Annette Zumkley liebt durchaus das Ex­pe­ri­ment, um neue Bildergebnisse auszuloten. Da sich dies naturgemäß bei den Lein­wand­arbeiten schwieriger und aufwändiger ge­stal­tet, nutzt sie hierzu unterschiedliche Pa­piere, die mit Lack, Oel- oder Acrylfarben bemalt werden. Auch von hinten durchscheinende Farben werden in zahlreichen Malexperimenten ausgelotet und „getestet“. Grelle Farbtöne und luzide Farb­wir­kungen werden gegenübergestellt, formale Ord­nung und Reihung trifft auf beabsichtigte Un­ex­akt­heit. Vielfältig setzt sie runde oder ge­rundete Formen, auch Farbpunkte ein. Auf einigen Blättern sind die Punkte in Reihung gebracht und damit in eine gewisse Ord­nung. Hier spielt sie mit dem Ornament und der Ordnung einerseits und der Spannung der beabsichtigten Un­ex­akt­heit andererseits.
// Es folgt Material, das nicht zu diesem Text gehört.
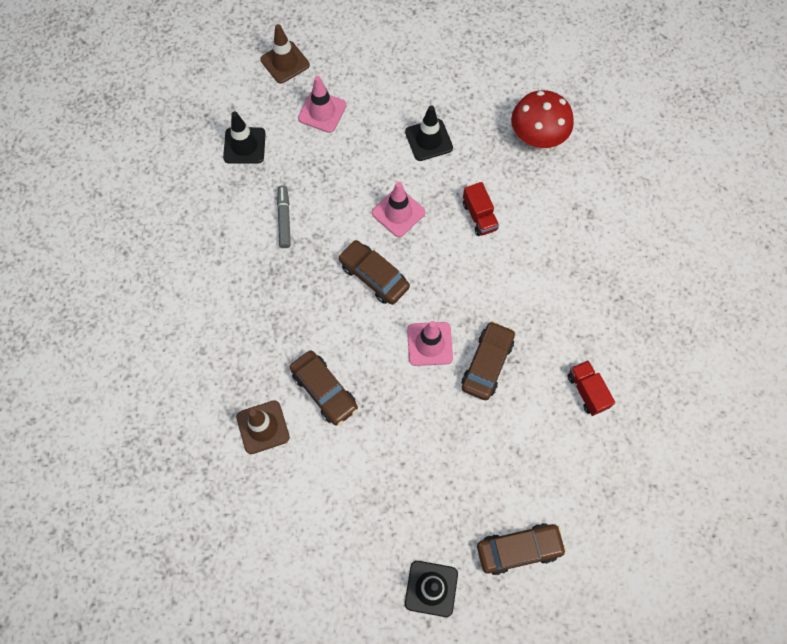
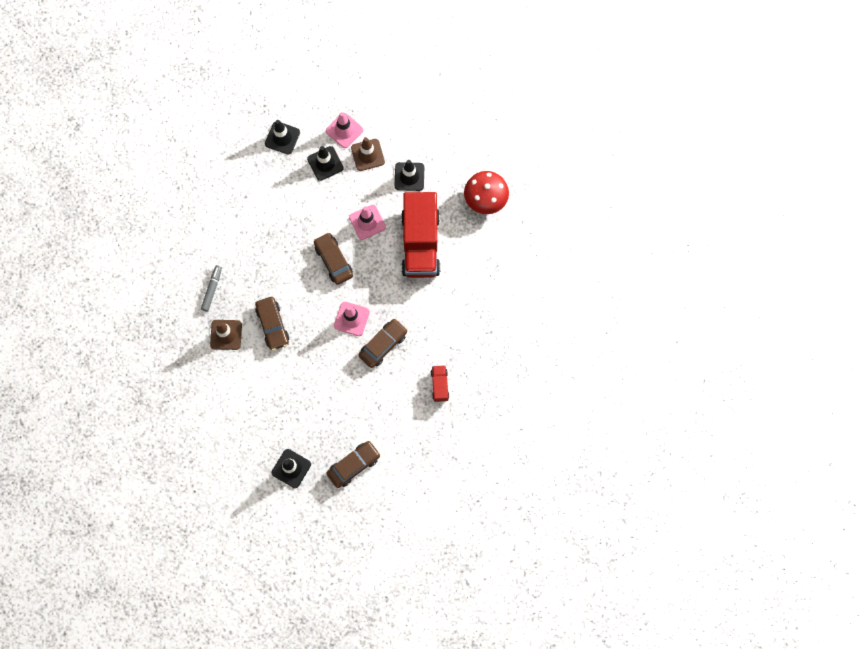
camera: 20 degrees right, 5 degrees up
(284, 219) = (289, 200): grey marker -> grey marker (212, 289)
(285, 62) = (332, 84): brown traffic cone -> brown traffic cone (368, 155)
(313, 158) = (325, 163): none -> black traffic cone
(479, 216) = (420, 244): red truck -> red truck, size x2.33
(519, 549) = (354, 465): brown car -> brown car turned 45 degrees counterclockwise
Die Spanne zwischen in­ten­siver Durch­arbeitung und gefestigter Form einerseits und der lockeren Hand­habung des gestischen Malprozesses andererseits zeugt von großer malerischer Erfahrung.
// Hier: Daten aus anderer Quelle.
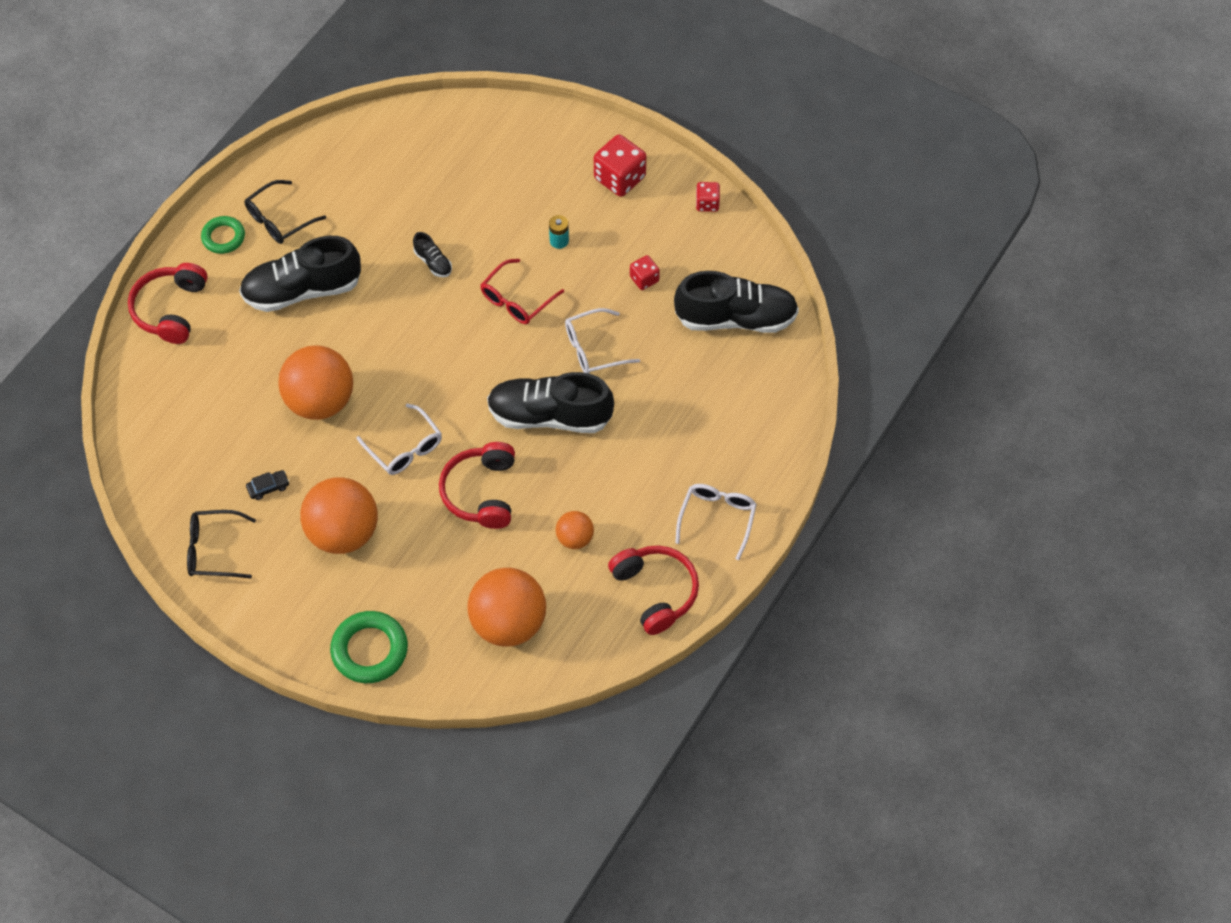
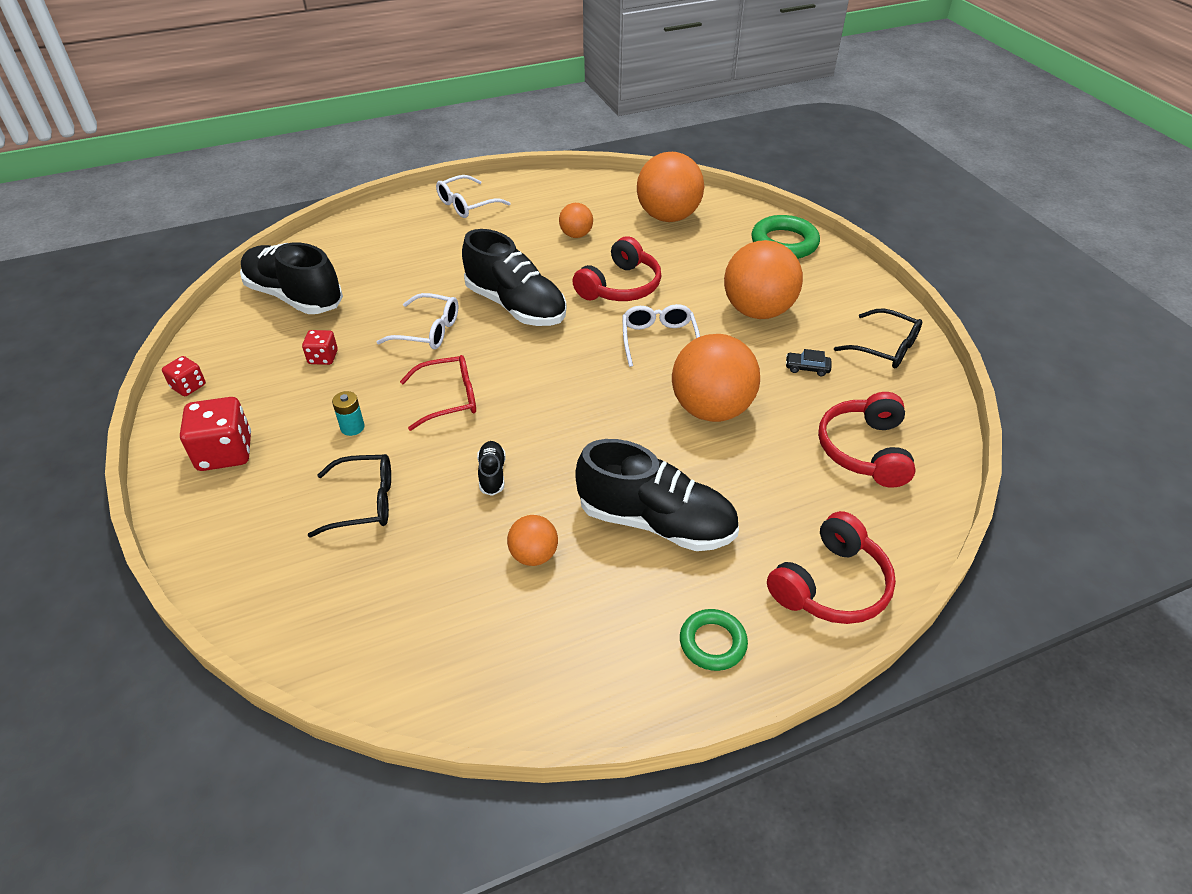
camera: 145 degrees left, 15 degrees down
(279, 220) = (625, 624): black glasses -> black glasses (364, 502)
(362, 227) = (533, 555): none -> orange ball
(655, 592) = (551, 192): red headphones -> red headphones (864, 450)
Insgesamt sind die Bilder Annette Zum­kleys stets von positivem, lebensbejahendem Aus­druck. Ihre lichtdurchflutete Lebendig­keit ist ihre wichtigste Bild­aussage. Trotz der innewohnenden Dynamik entsteht aber nicht etwa Unruhe, sondern eine anregende, fließende Bildsprache, die den Be­trach­ter lange in den Bann zieht, weil sich eine jede Arbeit nicht auf den ersten Blick erschließt, sondern stets neue und andersartige Aussagen bereit hält. Jedes Bild besitzt seinen eigenen Kosmos und ist dennoch nur ein kleiner Ausschnitt größerer, künstlerischer Zusammenhänge.